For first-time setup, setup.sh (or setup.ps1 on Windows) handles everything: it checks for Python 3.11+, Node 18+, and Claude CLI, creates the virtual environment, installs dependencies, and gets you ready to run. Then start.sh launches both backend and frontend together with a single command and handles graceful shutdown on Ctrl+C.

The combination of auto-detection and background service mode means the full workflow is now: install Claude Code, run setup.sh, run make service-install, and CrewHub is just always there. Open the browser, your agents are visible, no setup friction.


🎨 Creator Mode Without OpenClaw

CrewHub’s Creator Mode (3D prop generation, design previews) previously required an OpenClaw connection to work. Not anymore.

In v0.19.0, prop generation now tries OpenClaw first and falls back to spawning a claude --print subprocess automatically. If you’re running purely on Claude Code, Creator Mode works out of the box. No gateway needed.

Tool call labels got smarter too. Instead of a generic “Agent” label on every tool call bubble, you now see a short description pulled from the tool input, something like “Agent(Explore Creator Mode prop maker)”. It’s a small change that makes it much easier to follow what’s happening during a generation.


🏗️ Under the Hood

Architecturally, both connection types live inside the same ConnectionManager.

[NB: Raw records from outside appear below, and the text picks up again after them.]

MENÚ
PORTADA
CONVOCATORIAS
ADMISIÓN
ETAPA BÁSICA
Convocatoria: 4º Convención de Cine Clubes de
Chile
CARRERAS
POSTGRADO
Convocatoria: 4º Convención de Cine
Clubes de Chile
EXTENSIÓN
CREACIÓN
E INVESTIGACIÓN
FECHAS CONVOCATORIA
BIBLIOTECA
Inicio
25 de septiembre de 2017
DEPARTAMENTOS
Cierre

They share the same UI components, the same room system, and the same SSE event stream. The source is transparent, a session is a session, regardless of where it comes from.

This wasn’t just a pragmatic shortcut. It’s a deliberate pattern. The connector interface is designed to be extended. Future integrations like Codex, Cursor, or other AI coding tools can plug into the same registry without touching the UI layer. One dashboard to rule them all.


⚠️ Known Issues

A few things we’re still working on in v0.19.0:

  • Room assignments not always propagated to agents. In some cases, agents moved to a different room via dynamic assignment don’t reflect the updated room in all parts of the UI. A fix is in progress.

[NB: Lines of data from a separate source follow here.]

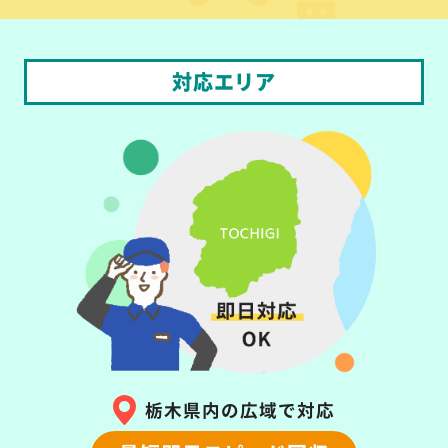
対応エリア
栃木県内の広域で対応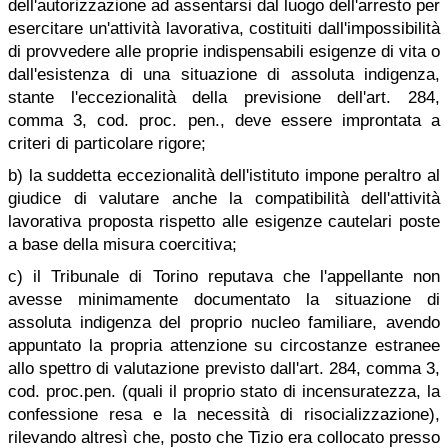
dell'autorizzazione ad assentarsi dal luogo dell'arresto per
esercitare un'attività lavorativa, costituiti dall'impossibilità
di provvedere alle proprie indispensabili esigenze di vita o
dall'esistenza di una situazione di assoluta indigenza,
stante l'eccezionalità della previsione dell'art. 284,
comma 3, cod. proc. pen., deve essere improntata a
criteri di particolare rigore;
b) la suddetta eccezionalità dell'istituto impone peraltro al
giudice di valutare anche la compatibilità dell'attività
lavorativa proposta rispetto alle esigenze cautelari poste
a base della misura coercitiva;
c) il Tribunale di Torino reputava che l'appellante non
avesse minimamente documentato la situazione di
assoluta indigenza del proprio nucleo familiare, avendo
appuntato la propria attenzione su circostanze estranee
allo spettro di valutazione previsto dall'art. 284, comma 3,
cod. proc.pen. (quali il proprio stato di incensuratezza, la
confessione resa e la necessità di risocializzazione),
rilevando altresì che, posto che Tizio era collocato presso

  • Claude Code agents need their own project space. CC agents work best when scoped to a single project directory, but this creates friction with the project rooms concept where multiple agents can collaborate on the same project. We’re working out the right model for combining per-agent project paths with shared project rooms.

  • OpenClaw regression risk for new installations. Testing efforts for this release have been focused heavily on the Claude Code integration. Existing OpenClaw setups should be unaffected, but new OpenClaw installations may run into issues we haven’t caught yet. If you’re setting up OpenClaw for the first time and something doesn’t work, please let us know on Discord.

These will be addressed in a follow-up patch.


Get Started

v0.19.0 is available now. If you’re running Claude Code locally, CrewHub will pick it up automatically. Create a CC agent in Settings, open the chat panel, and start a conversation. No terminal required.

We’d love your feedback on the new CC agent features. Jump into Discord and let us know what works, what doesn’t, and what you’d like to see next.

Whether you’re orchestrating a fleet through OpenClaw or chatting with a Claude Code agent directly from CrewHub, this release is about meeting developers where they are. Monitor, interact, and control, all from one 3D world.